Après avoir vaincu le terrorisme, Hammouchi s’attaque à la corruption

Abdellatif Hammouchi, patron du pôle DGSN-DGST. . DR

Revue de presseKiosque360. Après avoir remporté plusieurs batailles dans la guerre contre le terrorisme, Abdellatif Hammouchi s’attaque à un autre fléau, la corruption. La guerre vient à peine d’être lancée et l’opération «mains propres» est partie pour durer.

Le 06/09/2020 à 19h48

Le directeur général de la DGSN, Abdellatif Hammouchi, vient de lancer une «opération mains propres» ciblant les «antres de la rente» et des «caisses noires» dont bénéficiait une mafia organisée qui compte sur l’appui de hauts responsables. Ces derniers assurent protection et impunité contre d’importantes sommes d’argent. C’est une opération à la fois inédite et audacieuse que mène le patron de la DGSN, puisqu'aucun responsable sécuritaire avant lui n’avait osé s’aventurer sur ce territoire, rapporte le quotidien Assabah dans son édition du lundi 7 septembre. La dernière opération baptisée «Bacchus» en atteste largement.

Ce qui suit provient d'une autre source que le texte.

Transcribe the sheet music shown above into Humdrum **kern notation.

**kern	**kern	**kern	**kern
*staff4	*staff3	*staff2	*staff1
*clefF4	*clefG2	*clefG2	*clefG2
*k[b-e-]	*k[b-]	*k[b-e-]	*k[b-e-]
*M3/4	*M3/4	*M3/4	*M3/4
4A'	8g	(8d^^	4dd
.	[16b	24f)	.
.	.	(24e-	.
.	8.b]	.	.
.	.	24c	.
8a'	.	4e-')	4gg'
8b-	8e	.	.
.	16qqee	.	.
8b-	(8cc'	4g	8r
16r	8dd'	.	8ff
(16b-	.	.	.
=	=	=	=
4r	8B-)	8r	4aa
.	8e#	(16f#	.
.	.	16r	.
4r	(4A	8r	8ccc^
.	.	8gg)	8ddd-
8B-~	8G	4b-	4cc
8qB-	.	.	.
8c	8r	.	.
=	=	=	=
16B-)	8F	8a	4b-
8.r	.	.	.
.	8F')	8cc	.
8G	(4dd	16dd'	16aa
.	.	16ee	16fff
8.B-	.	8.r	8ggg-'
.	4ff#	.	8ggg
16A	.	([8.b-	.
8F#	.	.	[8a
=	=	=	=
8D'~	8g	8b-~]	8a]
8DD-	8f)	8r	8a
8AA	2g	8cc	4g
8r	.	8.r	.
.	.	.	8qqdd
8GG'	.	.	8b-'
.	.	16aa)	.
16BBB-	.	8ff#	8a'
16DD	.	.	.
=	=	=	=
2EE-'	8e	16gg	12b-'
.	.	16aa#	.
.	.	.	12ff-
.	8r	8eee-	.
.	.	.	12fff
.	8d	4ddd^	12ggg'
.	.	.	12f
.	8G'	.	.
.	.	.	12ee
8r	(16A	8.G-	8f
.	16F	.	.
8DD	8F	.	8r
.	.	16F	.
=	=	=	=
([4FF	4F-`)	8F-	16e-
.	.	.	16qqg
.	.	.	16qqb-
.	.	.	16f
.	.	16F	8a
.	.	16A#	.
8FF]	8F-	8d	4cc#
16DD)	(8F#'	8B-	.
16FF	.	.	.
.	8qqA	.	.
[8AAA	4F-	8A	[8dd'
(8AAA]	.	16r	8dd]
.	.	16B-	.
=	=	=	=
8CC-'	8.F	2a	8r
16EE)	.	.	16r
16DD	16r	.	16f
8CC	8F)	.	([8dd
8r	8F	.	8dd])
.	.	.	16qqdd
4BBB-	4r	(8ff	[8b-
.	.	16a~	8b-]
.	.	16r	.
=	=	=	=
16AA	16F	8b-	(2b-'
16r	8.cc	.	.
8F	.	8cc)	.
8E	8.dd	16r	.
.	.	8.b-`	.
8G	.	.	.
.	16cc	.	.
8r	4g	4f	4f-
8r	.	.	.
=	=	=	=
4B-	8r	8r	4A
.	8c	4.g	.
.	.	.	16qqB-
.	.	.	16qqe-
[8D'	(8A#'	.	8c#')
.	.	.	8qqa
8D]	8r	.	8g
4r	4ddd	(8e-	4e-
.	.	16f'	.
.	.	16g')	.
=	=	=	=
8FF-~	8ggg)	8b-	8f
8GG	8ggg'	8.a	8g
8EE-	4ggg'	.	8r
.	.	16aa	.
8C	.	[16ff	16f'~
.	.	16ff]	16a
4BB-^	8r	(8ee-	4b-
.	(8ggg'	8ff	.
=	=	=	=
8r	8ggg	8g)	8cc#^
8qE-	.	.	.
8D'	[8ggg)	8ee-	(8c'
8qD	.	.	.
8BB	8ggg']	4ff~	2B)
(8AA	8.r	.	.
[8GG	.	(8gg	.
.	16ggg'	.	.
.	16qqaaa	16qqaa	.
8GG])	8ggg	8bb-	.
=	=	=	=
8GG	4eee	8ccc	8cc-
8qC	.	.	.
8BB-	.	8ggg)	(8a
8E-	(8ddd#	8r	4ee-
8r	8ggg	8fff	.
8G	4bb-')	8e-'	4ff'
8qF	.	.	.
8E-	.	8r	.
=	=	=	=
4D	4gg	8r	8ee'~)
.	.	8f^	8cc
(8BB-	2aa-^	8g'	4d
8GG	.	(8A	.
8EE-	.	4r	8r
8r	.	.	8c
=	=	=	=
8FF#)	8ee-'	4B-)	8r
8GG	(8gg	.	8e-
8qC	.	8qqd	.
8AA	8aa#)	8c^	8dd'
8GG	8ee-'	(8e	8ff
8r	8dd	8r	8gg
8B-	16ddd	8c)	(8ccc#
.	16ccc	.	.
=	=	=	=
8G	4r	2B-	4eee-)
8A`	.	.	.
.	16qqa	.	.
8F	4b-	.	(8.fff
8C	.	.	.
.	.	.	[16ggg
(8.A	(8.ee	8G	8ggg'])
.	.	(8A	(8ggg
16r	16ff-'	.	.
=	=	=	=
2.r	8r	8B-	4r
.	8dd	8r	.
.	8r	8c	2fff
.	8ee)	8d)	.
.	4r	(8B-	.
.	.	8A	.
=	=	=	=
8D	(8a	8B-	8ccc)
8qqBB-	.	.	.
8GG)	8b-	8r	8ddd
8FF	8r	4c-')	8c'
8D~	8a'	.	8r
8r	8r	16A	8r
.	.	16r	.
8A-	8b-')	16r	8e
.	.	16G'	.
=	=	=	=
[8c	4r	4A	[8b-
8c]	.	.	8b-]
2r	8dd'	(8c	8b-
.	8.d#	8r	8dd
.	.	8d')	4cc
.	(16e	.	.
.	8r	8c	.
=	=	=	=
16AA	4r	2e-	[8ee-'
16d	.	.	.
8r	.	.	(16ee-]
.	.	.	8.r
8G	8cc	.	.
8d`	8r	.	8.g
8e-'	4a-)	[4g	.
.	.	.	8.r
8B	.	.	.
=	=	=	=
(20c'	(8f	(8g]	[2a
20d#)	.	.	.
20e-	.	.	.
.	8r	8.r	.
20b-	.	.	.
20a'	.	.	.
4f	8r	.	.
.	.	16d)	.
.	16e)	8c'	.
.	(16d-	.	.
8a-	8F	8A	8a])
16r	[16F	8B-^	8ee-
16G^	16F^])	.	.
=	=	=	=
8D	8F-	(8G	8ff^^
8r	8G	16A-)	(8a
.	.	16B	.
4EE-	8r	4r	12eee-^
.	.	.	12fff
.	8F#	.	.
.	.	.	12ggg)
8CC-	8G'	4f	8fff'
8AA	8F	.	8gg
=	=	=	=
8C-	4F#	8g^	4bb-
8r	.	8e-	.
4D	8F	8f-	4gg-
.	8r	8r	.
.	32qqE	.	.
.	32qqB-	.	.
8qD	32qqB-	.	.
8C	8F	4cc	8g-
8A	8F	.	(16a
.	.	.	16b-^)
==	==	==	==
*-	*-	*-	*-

Et ce n’est que le début d’un processus qui devrait s’étendre à plusieurs autres citadelles de la corruption, poursuit le quotidien. Un processus mené de main ferme par un homme qui a toute la carrure d’un «véritable héros national», affirme Assabah. Abdellatif Hammouchi, après avoir gagné la guerre contre le terrorisme, s’attaque ainsi à la corruption, faisant tomber les citadelles d’une mafia dont les ramifications s’étendent jusqu’au corps de sécurité. Le directeur général de la DGSN n’a d’ailleurs pas hésité à renvoyer plusieurs hauts responsables de cette institution, dans au moins sept villes.

Ainsi, poursuit Assabah, dans le cadre de cette dernière opération, la Brigade nationale de la police judiciaire (BNPJ) a ouvert, en coordination avec les services de la police judiciaire de Casablanca, Khouribga, Oued Zem et Béni Mellal, des enquêtes préliminaires sous la supervisions des parquets compétents, sur les actes et les infractions attribués aux gérants de commerces de boissons alcoolisées. Ces derniers sont soupçonnés de possession de produits périmés et d'autres d'origine étrangère soumis à une justification d'origine et ne portant pas de vignettes fiscales.

Ces interventions, souligne le quotidien, se sont soldées par la saisie d’environ un million de bouteilles de boissons alcoolisées de contrebande, de plus de 200.000 vignettes fiscales que des employés collaient sur certaines marchandises saisies, ainsi que d'une somme d'argent estimée à 9,23 millions de dirhams. Et, d’après Assabah, ce n’est qu’un début. Ce qui fait dire au quotidien Al Ahdath Al Maghribia qu’Abdellatif Hammouchi est devenu à l’élément incontournable dans l’équation de la lutte contre la corruption. Le quotidien, qui consacre à ce sujet l’édito de son édition du lundi 7 septembre, assure que, grâce à cet homme, nous sommes au cœur d’une bataille dont peu de gens connaissent la véritable valeur, l'envergure et les retombées exactes.

C’est une réalité que nous devons crier haut et fort, car les gens doivent comprendre qu’il y a une bataille qui fait rage entre ceux qui portent ce pays dans leur cœur et ceux qui ne pensent qu’au profit qu’ils peuvent en tirer, souligne le quotidien. Au Maroc, nous avons la chance de ne pas tous être des corrompus ou des corrupteurs, poursuit l’éditorialiste d’Al Ahdath Al Maghribia. Il y a, en effet, parmi nous, des Marocains qui ont reçu toute leur instruction à l’école publique, qui ont gravi les échelons jusqu’à atteindre les sommets de la hiérarchie dans leurs fonctions, et qui se sont toujours sentis redevables à ce pays pour tout ce qu’il leur a donné. Ils savent séparer le bon grain de l’ivraie et ils sont surtout capables de choisir leur pays, le Maroc, dans les moments cruciaux. Abdellatif Hammouchi fait partie de ces hommes, souligne le quotidien.

Armé de directives royales, il entame aujourd’hui cette bataille contre la corruption sans se soucier de qui est derrière qui, ni de qui protège qui. A tous ceux qui se disent puissants ou protégés par des gens influents et encore plus puissants, ceux qui se croient «intouchables», il a choisi de répondre avec le seul langage qu’il connaît, celui de l’engagement pour son pays. Il a donc décidé de leur livrer bataille. Une bataille dont il sortira certainement vainqueur. Et, avec lui, le pays tout entier.